Today’s feature is a book I hope to start reading soon: The Excellent Lombards, by Jane Hamilton, the internationally bestselling author of The Book of Ruth and A Map of the World, a heartfelt coming-of-age story that Karen Joy Fowler calls “a timeless classic…a book you will read and reread.”
Intro: (The Story Always Starts Here)
We were making hay. Everyone who was there still remembers it, how the sky was its usual high immense self, and as we went along a wash of clouds moved in, the ceiling suddenly quite low. There was the usual sweet smell of hay drying, the swallows swooping and scolding, and the oil and dust of the baler, a bitter black fragrance. It had been windy and hot when we started but the heat stilled, dirty and wet; or that was us at least, chaff stuck in our mouths, chaff in our bloodshot eyes, chaff like sequins on our clothes, our flesh. My father wore what were originally his dark-blue coveralls, the material over his back bleached by the sun to a pinkish white, the fabric drenched and glued to his skin….
Teaser: A bare lightbulb hung from the ceiling over the staircase, the film of dust on the stairs thick, because May Hill did not use this way for coming and going, of course not, because she’d then have to walk through Dolly’s kitchen. So it was dusty, and up at the top there was not another door, but a wooden gate. (p. 71).

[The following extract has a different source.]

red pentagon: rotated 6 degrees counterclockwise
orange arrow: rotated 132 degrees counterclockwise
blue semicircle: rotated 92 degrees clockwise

Synopsis: Mary Frances “Frankie” Lombard is fiercely in love with her family’s sprawling apple orchard and the tangled web of family members who inhabit it. Content to spend her days planning capers with her brother William, competing with her brainy cousin Amanda, and expertly tending the orchard with her father, Frankie desires nothing more than for the rhythm of life to continue undisturbed. But she cannot help being haunted by the historical fact that some family members end up staying on the farm and others must leave. Change is inevitable, and threats of urbanization, disinheritance, and college applications shake the foundation of Frankie’s roots. As Frankie is forced to shed her childhood fantasies and face the possibility of losing the idyllic future she had envisioned for her family, she must decide whether loving something means clinging tightly or letting go.
I love this author, and have thoroughly enjoyed her previous books. What do you think? Would you keep reading?